La maglietta a righe, un jeans e lo sguardo curioso, parigino e divertito. Ma anche un atteggiamento molto cordiale e gentile. Così ci è parso Olivier Assayas quando lo abbiamo incontrato a Locarno per questa intervista. Una giornata calda, soprattutto per lui, visto che di lì a qualche ora, con gli altri membri della giuria, avrebbe scelto i vincitori della 70esima edizione del Locarno Festival.
Assayas proviene da una famiglia legata al cinema. Suo padre (Jacques Rémy), infatti, è stato assistente di alcuni grandi cineasti dell’epoca come Max Ophüls, Georg Wilhelm Pabst e Marcel L’Herbier. Sin dalla sua infanzia ha sentito il bisogno di lavorare in questo ambiente e ci è riuscito abbinando il lavoro sul set a quello davanti alla macchina da scrivere. Gli inizi della sua carriera sono infatti contraddistinti da alcuni cortometraggi e dal lavoro ai Cahiers du Cinéma, la più importante rivista francese di critica cinematografica. Ha quindi abbinato la scrittura al lavoro di regia. Un’esperienza che, come ci ha confermato, gli è poi stata utile durante tutta la sua carriera.
Tra i suoi film più importanti ricordiamo Irma Vep (1996), Les Destinées sentimentales (2001), Carlos (2010), Sils Maria (2014) e Personal Shopper (2016).

Cosa ne pensa della polemica scoppiata di recente a proposito delle piattaforme come Netflix?
«Non è una polemica nuova. Personalmente mi aveva coinvolto quando girai Carlos per Canal+. In quell’occasione il presidente del festival di Cannes dell’edizione del 2010, Gilles Jacob, mi aveva detto che sarebbe andato in concorso, ma poi dopo aver avuto pressioni del CdA, mi ha richiamato dicendomi invece che sarebbe stato presente solo fuori concorso.
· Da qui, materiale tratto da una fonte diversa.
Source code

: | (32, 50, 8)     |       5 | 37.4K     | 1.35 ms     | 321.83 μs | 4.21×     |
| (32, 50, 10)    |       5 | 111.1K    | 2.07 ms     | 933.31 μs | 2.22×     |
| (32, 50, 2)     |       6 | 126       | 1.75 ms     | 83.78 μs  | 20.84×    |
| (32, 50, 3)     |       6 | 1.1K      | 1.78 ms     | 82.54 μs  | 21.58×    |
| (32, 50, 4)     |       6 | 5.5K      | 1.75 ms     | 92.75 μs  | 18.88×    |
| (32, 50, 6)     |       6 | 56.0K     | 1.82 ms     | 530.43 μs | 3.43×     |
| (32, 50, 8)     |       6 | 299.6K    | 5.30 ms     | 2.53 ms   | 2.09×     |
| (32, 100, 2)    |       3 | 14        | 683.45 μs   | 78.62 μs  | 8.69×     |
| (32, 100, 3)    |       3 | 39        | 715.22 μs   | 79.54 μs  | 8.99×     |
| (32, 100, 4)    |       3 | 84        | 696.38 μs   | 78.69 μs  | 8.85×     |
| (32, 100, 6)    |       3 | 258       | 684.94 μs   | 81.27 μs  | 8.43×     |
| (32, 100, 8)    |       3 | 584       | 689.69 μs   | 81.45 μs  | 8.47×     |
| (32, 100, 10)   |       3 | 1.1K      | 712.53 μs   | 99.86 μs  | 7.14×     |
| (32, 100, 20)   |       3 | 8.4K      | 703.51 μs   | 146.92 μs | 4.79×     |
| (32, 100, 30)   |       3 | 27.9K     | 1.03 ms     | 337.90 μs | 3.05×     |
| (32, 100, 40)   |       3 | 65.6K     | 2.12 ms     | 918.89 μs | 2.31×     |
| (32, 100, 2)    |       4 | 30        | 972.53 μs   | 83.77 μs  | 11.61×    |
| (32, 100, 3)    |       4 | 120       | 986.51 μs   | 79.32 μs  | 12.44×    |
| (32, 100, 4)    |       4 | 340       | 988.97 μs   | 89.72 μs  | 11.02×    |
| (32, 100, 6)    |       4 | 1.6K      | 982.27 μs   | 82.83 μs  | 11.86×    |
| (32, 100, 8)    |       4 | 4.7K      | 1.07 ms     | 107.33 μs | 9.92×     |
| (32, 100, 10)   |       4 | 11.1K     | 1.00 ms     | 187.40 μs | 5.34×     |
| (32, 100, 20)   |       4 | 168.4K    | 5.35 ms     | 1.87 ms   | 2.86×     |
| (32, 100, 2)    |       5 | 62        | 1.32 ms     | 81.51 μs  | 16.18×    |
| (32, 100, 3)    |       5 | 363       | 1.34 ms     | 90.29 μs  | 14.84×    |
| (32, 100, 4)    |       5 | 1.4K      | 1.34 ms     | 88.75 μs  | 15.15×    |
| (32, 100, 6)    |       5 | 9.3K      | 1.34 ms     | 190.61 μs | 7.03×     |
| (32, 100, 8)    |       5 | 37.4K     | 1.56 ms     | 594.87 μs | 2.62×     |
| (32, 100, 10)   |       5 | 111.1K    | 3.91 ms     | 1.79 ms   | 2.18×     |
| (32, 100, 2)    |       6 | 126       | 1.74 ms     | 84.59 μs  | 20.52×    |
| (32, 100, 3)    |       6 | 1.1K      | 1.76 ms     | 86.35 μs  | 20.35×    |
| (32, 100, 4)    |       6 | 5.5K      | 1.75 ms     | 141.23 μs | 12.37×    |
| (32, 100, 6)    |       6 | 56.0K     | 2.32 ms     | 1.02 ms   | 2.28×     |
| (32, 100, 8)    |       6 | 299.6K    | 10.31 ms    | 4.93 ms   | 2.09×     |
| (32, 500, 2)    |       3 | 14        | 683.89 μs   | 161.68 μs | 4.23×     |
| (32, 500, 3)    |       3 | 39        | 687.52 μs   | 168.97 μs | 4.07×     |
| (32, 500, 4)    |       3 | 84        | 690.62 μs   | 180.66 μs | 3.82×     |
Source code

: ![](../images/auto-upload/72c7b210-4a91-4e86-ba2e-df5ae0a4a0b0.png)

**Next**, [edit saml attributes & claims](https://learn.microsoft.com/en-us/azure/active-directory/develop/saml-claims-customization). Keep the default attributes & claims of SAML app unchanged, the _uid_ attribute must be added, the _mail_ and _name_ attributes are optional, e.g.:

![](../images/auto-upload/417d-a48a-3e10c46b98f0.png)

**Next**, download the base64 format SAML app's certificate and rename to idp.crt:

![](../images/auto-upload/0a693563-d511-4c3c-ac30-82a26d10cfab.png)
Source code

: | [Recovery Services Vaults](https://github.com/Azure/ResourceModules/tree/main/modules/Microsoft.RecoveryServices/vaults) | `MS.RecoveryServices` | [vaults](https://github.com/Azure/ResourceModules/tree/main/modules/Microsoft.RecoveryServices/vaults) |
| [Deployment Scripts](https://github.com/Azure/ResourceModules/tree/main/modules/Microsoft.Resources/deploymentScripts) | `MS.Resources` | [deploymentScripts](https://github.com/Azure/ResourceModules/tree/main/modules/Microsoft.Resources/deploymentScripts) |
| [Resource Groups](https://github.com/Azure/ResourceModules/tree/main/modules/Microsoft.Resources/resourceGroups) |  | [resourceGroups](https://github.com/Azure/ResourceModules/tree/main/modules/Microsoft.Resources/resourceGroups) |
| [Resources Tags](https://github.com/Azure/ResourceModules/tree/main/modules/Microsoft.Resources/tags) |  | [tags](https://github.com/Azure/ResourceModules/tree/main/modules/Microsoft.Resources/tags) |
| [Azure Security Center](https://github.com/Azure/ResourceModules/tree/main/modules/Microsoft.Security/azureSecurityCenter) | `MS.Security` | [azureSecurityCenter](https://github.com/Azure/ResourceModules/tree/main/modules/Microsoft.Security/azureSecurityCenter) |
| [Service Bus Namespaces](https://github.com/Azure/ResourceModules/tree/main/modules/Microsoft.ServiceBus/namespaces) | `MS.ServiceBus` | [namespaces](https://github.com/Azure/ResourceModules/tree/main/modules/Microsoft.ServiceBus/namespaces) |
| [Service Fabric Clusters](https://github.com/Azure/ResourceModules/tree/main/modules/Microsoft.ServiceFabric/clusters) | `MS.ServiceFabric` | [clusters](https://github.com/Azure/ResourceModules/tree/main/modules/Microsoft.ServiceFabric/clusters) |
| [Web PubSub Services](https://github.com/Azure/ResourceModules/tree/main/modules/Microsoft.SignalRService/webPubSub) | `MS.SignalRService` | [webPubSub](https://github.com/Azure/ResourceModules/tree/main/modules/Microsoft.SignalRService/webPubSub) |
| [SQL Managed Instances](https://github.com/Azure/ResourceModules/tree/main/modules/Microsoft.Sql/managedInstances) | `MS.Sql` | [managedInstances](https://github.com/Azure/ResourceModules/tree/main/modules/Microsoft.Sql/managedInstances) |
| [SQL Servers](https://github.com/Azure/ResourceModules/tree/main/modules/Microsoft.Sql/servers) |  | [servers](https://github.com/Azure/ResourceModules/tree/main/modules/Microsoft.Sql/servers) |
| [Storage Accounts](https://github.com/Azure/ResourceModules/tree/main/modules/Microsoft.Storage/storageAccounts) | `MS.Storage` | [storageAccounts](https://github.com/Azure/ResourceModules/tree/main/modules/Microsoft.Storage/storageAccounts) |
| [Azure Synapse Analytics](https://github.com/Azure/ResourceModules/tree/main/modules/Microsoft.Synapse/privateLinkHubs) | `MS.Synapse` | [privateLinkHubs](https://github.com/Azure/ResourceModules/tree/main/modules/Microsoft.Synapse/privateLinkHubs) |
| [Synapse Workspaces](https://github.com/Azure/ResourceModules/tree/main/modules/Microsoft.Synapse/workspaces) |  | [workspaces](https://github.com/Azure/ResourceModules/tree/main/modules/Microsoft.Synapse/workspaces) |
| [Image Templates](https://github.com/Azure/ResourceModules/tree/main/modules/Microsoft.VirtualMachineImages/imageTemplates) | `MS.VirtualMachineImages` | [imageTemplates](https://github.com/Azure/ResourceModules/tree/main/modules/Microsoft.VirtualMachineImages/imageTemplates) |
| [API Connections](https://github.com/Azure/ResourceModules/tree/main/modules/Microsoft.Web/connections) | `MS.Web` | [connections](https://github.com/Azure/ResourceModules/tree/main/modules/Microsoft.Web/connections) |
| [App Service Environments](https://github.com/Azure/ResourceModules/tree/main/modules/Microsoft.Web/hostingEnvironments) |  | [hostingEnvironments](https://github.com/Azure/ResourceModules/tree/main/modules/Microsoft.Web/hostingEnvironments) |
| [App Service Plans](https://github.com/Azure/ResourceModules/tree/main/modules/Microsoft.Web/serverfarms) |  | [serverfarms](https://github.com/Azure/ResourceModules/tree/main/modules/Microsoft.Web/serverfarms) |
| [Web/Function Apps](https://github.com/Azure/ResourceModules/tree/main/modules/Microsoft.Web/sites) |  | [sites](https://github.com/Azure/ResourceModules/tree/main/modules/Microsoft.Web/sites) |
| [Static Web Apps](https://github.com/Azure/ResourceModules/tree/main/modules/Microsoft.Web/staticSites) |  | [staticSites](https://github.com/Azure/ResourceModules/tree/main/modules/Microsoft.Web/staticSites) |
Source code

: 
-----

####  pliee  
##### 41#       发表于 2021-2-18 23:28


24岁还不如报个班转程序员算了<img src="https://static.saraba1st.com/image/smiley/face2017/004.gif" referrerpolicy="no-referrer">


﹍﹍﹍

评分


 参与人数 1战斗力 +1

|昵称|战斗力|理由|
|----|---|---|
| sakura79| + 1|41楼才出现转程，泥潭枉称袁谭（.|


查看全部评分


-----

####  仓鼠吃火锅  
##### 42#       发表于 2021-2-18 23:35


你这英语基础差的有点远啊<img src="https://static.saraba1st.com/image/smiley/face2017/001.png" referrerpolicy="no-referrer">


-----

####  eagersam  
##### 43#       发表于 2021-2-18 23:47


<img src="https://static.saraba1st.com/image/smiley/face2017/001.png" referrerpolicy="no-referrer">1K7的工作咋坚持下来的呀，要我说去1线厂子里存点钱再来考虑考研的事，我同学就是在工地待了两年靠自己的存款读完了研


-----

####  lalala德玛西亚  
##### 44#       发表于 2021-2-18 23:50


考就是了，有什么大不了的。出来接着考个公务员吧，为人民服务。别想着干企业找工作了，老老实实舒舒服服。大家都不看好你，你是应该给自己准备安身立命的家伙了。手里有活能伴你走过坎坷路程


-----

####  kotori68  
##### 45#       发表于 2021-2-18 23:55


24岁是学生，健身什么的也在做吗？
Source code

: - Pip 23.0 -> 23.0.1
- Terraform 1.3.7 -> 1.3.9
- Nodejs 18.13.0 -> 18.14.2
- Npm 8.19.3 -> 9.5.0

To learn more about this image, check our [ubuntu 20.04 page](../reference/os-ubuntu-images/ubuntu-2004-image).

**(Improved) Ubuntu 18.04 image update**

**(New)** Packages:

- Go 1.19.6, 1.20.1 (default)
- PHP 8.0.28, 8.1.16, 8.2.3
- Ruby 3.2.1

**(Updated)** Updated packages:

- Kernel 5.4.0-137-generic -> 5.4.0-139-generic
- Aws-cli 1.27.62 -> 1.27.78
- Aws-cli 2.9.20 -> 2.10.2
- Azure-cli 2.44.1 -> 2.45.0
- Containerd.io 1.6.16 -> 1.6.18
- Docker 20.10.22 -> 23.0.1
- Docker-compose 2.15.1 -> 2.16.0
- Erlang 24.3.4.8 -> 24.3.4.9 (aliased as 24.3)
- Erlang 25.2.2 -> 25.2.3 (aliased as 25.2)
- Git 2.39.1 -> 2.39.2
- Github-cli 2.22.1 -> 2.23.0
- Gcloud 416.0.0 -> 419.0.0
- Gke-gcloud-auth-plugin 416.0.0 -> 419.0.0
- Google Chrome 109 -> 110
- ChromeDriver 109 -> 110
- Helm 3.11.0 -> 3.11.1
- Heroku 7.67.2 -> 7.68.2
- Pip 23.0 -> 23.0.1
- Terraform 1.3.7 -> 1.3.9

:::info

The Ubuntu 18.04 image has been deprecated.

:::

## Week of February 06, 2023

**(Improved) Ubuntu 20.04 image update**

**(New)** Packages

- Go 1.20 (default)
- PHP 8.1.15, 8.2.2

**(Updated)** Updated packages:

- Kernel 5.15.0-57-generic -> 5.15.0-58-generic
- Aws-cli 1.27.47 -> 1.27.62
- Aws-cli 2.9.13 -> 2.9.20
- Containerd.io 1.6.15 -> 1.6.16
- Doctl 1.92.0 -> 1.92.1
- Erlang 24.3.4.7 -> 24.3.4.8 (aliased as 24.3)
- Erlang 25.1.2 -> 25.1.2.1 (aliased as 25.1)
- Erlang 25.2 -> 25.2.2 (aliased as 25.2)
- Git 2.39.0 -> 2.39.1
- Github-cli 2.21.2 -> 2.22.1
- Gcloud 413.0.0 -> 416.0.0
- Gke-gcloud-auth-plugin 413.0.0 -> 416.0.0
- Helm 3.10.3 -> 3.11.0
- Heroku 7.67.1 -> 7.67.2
Da un lato fu frustrante per me, ma alla fine non ha cambiato nulla perché quella pellicola è stata accolta molto bene dal pubblico. Credo anche, senza falsa modestia, che se fosse stato in concorso avrebbe avuto delle chance per ricevere dei premi. Penso che il CdA abbia avuto paura che un film prodotto per la tv vincesse in una rassegna cinematografica. È un ragionamento che non capisco molto, anche perché non sono stato l’unico caso in questo senso. Ricordo Elephant di Gus Van Sant, un film prodotto per la rete americana HBO che ha vinto la Palma d’oro. All’epoca non causò nessun problema».